Skip it, and no model, however capable, saves you. You can buy the most advanced agent on the market and bolt it onto a stack held together with human glue, and you will get a very expensive, very fast version of the same mess you already had.

The market is about to spend an enormous amount of money learning this the hard way. Some of it already has. You don’t have to be in that group.

Where to start

If you take one practical thing from this, make it a question, not a purchase. Before you add any agent, ask: what is the human glue in this process, and what is it quietly catching? Map it. Write it down. The seams that manual work is currently covering are exactly the seams an agent will tear open.

Then fix the mapping, define the handoffs, get your systems to agree. The boring work first. The exciting work second. That sequence is the difference between automation that compounds quarter over quarter and automation that implodes by month three.

That’s the whole argument, and it’s where we spend most of our time: building the layer underneath so the agents on top actually hold.

We’re going much deeper on this in a live session.

On July 9, we’re hosting Beyond the Bot: Overcoming the RevOps Infrastructure Gaps, a working walkthrough of exactly where these deployments break, how to map your own human glue before it costs you, and what the reasoning layer looks like when it’s built right instead of bolted on.

If you’re being handed an “add AI” mandate on top of a revenue stack that’s already running on workarounds, this one is for you.

Register here →

Frequently asked questions

Why do AI agents fail in RevOps?

In most cases the agent works as designed.
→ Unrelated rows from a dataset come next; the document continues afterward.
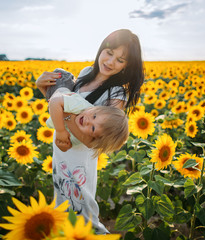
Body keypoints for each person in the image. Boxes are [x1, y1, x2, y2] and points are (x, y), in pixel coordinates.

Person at [36, 29, 144, 234]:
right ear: (101, 48)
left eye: (120, 60)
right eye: (109, 52)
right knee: (62, 205)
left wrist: (65, 118)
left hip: (80, 163)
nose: (111, 62)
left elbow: (96, 141)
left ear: (127, 66)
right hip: (62, 154)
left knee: (84, 213)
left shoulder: (117, 93)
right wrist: (45, 89)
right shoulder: (85, 73)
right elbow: (62, 104)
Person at [46, 87, 129, 156]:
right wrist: (60, 131)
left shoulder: (81, 137)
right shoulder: (81, 106)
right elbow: (54, 101)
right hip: (60, 86)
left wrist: (63, 145)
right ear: (96, 108)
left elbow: (68, 145)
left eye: (93, 128)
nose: (88, 121)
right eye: (94, 116)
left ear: (93, 137)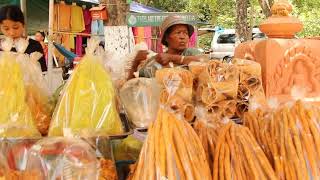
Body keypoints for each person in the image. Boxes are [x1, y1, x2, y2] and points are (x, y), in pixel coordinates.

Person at [128, 15, 203, 79]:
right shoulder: (155, 60)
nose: (182, 37)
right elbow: (131, 86)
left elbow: (204, 62)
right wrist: (136, 62)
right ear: (166, 37)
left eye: (185, 33)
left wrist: (171, 58)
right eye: (178, 33)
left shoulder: (190, 53)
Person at [0, 5, 47, 72]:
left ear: (23, 25)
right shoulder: (1, 47)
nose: (12, 33)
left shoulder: (34, 45)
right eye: (6, 29)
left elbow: (43, 72)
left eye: (15, 27)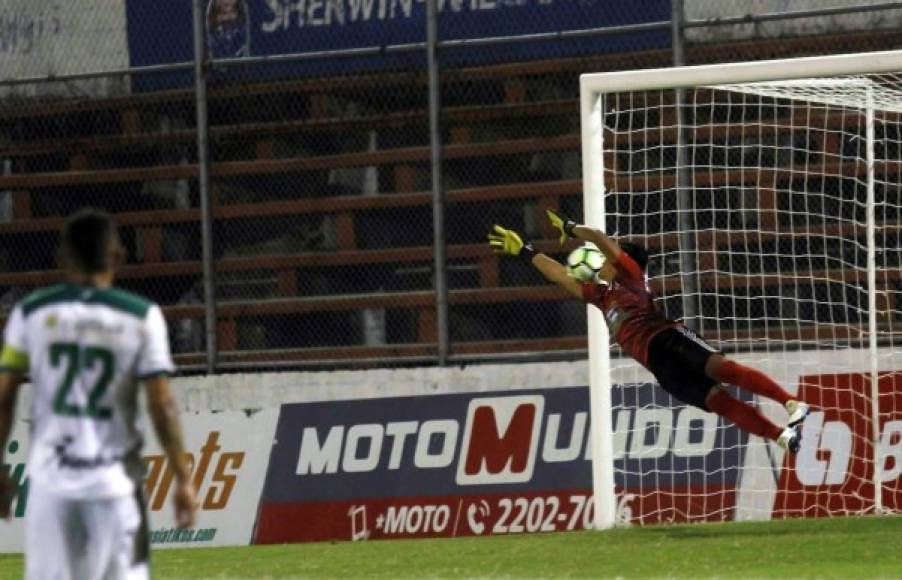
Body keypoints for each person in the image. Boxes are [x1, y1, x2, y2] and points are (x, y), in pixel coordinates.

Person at [488, 209, 811, 452]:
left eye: (606, 257)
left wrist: (572, 229)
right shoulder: (602, 297)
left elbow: (599, 238)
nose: (600, 259)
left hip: (669, 338)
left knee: (723, 369)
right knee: (720, 403)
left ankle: (791, 404)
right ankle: (782, 437)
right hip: (660, 366)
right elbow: (560, 275)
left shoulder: (630, 275)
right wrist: (524, 251)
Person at [0, 209, 197, 579]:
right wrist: (183, 479)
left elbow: (4, 397)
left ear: (61, 258)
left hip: (52, 487)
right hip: (114, 487)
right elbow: (163, 404)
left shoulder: (29, 313)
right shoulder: (142, 315)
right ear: (118, 257)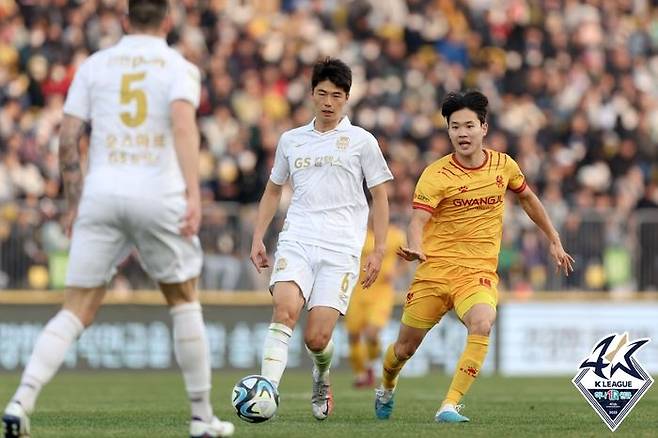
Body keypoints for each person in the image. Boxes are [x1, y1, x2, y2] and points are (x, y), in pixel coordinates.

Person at [1, 2, 234, 437]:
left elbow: (69, 137)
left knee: (76, 308)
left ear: (126, 21)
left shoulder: (95, 64)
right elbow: (184, 126)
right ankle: (202, 418)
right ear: (167, 21)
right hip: (157, 194)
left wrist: (74, 203)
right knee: (184, 299)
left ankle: (20, 400)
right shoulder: (178, 66)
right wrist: (192, 194)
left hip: (102, 194)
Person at [374, 90, 575, 424]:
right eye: (455, 127)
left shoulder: (503, 165)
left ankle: (449, 405)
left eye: (468, 125)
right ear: (448, 131)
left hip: (476, 273)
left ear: (484, 127)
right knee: (404, 349)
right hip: (434, 270)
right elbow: (417, 220)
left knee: (483, 322)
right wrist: (415, 246)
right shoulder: (436, 174)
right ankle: (387, 384)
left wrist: (553, 238)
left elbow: (528, 199)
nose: (462, 133)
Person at [250, 57, 393, 421]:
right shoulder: (291, 140)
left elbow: (379, 196)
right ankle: (266, 390)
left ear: (346, 99)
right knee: (284, 310)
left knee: (317, 338)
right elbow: (272, 190)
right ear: (312, 94)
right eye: (322, 93)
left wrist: (377, 250)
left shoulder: (362, 142)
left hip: (342, 247)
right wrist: (257, 237)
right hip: (297, 237)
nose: (328, 102)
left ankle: (321, 374)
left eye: (336, 95)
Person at [345, 219, 406, 388]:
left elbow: (405, 259)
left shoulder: (395, 236)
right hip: (358, 291)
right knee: (354, 335)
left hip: (382, 292)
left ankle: (371, 366)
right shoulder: (358, 233)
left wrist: (396, 272)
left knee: (372, 333)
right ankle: (361, 373)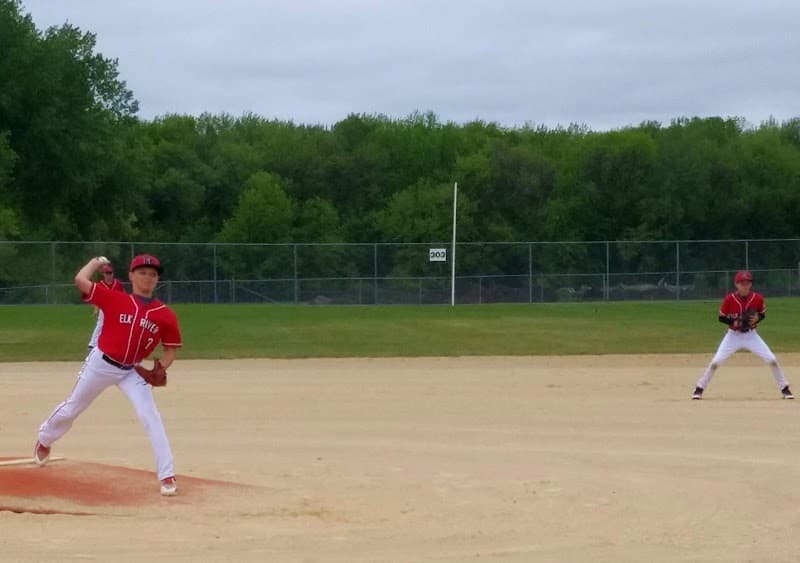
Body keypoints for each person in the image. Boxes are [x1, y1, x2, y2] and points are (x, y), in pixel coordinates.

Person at [35, 254, 183, 496]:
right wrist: (95, 263)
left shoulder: (164, 314)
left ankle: (167, 474)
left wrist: (161, 368)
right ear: (131, 276)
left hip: (132, 370)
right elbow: (81, 280)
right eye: (143, 272)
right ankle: (44, 439)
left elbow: (170, 350)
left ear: (157, 280)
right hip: (101, 364)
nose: (148, 277)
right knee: (73, 407)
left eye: (153, 274)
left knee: (151, 416)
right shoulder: (115, 299)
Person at [692, 270, 792, 400]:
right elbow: (721, 318)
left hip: (751, 336)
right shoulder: (729, 299)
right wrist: (735, 321)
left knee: (772, 359)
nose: (745, 285)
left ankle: (785, 388)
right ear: (736, 284)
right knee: (716, 362)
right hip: (733, 336)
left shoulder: (757, 298)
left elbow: (762, 314)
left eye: (747, 282)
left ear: (750, 284)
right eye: (742, 283)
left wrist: (758, 319)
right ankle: (699, 388)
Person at [87, 262, 125, 350]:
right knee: (100, 324)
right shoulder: (100, 285)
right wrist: (96, 309)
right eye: (107, 273)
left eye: (110, 273)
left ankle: (118, 342)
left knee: (119, 325)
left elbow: (123, 295)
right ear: (104, 274)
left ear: (113, 274)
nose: (109, 275)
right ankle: (92, 344)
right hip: (104, 308)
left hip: (116, 309)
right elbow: (96, 298)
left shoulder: (118, 283)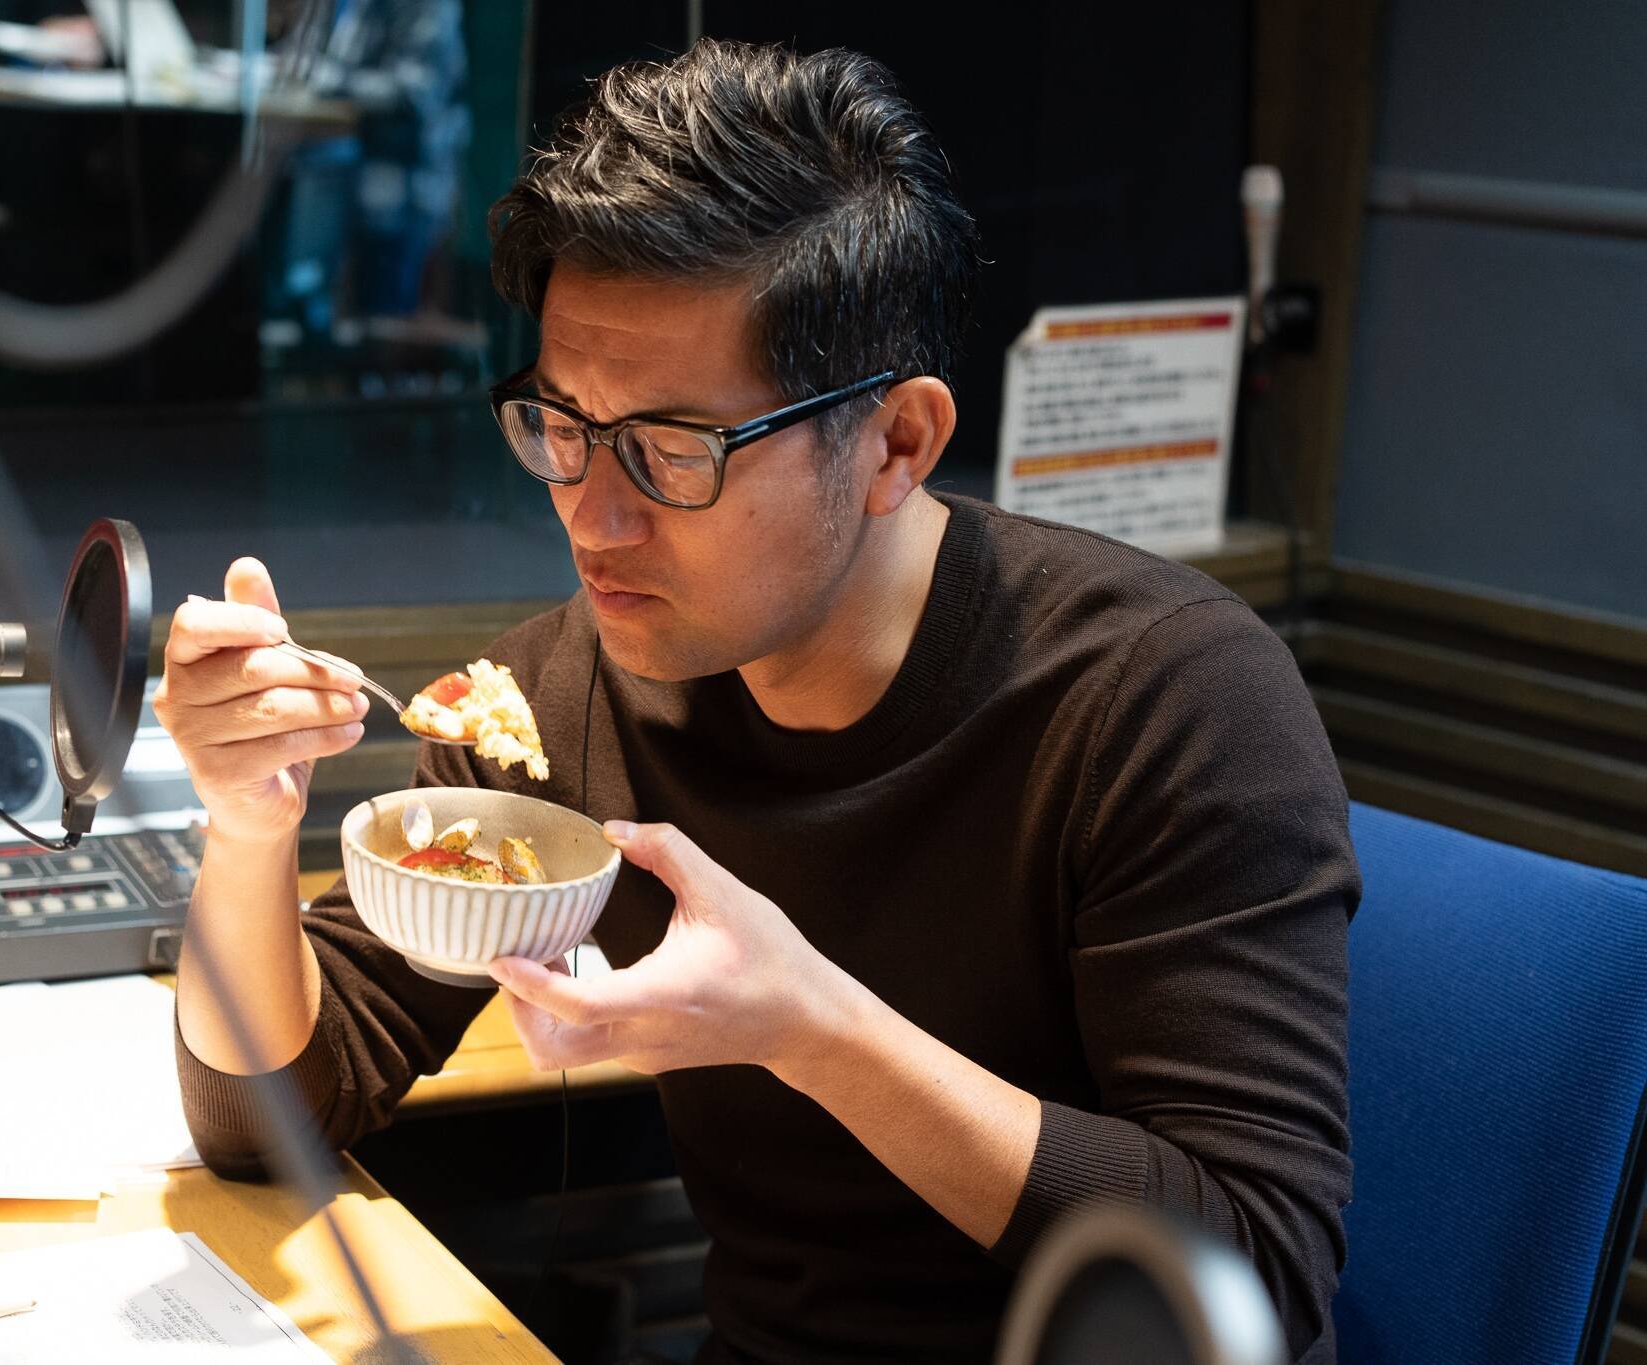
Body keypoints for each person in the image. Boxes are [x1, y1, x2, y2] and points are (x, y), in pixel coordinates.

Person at [159, 39, 1356, 1365]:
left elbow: (1251, 1278)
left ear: (897, 442)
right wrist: (246, 828)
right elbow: (262, 1117)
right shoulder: (560, 696)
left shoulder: (1166, 701)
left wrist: (811, 1028)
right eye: (562, 427)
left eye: (672, 452)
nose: (592, 518)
What fails is the infrastructure beneath it: disconnected CRMs, ERPs, and marketing tools that never agreed on what the data means. The agent acts on flawed inputs and produces flawed outputs, faster and with less oversight than the humans it replaced.

What is “human glue” in revenue operations?

Human glue is the invisible manual work holding disconnected systems together: copying records between tools, running scripts to remove duplicates, reconciling dashboards that should match but don’t. It’s also a hidden layer of error-correction, which is why removing it with automation can backfire if the underlying data isn’t fixed first.

Should I fix my CRM data before deploying AI agents?

Yes. Deploying an agent onto unmapped or inconsistent data means it will repeat your existing errors at scale. Fixing data mapping and system definitions first gives the agent solid ground to act on. The rule we follow is simple: architecture first, agent second.

Why do most enterprise AI projects stall within 90 days?

They’re usually piloted on clean, hand-picked data and look great. Once live against the full production stack, the agent meets messy real-world data and starts making confident mistakes. Trust erodes, teams revert to manual work, and the project gets shelved by renewal, often blamed on the AI rather than the foundation.

What is a RevOps reasoning (or infrastructure) layer?

It’s the layer where every system agrees on what your data means and where handoffs between tools are explicitly defined. With it in place, agents can act reliably. Without it, even the most capable model will scale your existing mess instead of solving it.